> [TASK]:
Reproduce the records below in full, updating every instance of "images" to "photos" and leaving everything else unchanged.
++++ TASK INPUTS ++++
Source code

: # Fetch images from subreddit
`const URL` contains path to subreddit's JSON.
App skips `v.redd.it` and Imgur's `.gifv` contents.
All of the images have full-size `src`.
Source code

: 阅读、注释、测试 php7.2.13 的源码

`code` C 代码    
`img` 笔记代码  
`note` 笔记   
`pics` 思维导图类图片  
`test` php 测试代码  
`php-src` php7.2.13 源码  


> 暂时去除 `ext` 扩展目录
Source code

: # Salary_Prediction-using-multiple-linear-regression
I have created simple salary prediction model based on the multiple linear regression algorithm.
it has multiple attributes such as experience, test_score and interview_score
++++
> [ANSWER BOX]:
Source code

: # Fetch photos from subreddit
`const URL` contains path to subreddit's JSON.
App skips `v.redd.it` and Imgur's `.gifv` contents.
All of the photos have full-size `src`.
Source code

: 阅读、注释、测试 php7.2.13 的源码

`code` C 代码    
`img` 笔记代码  
`note` 笔记   
`pics` 思维导图类图片  
`test` php 测试代码  
`php-src` php7.2.13 源码  


> 暂时去除 `ext` 扩展目录
Source code

: # Salary_Prediction-using-multiple-linear-regression
I have created simple salary prediction model based on the multiple linear regression algorithm.
it has multiple attributes such as experience, test_score and interview_score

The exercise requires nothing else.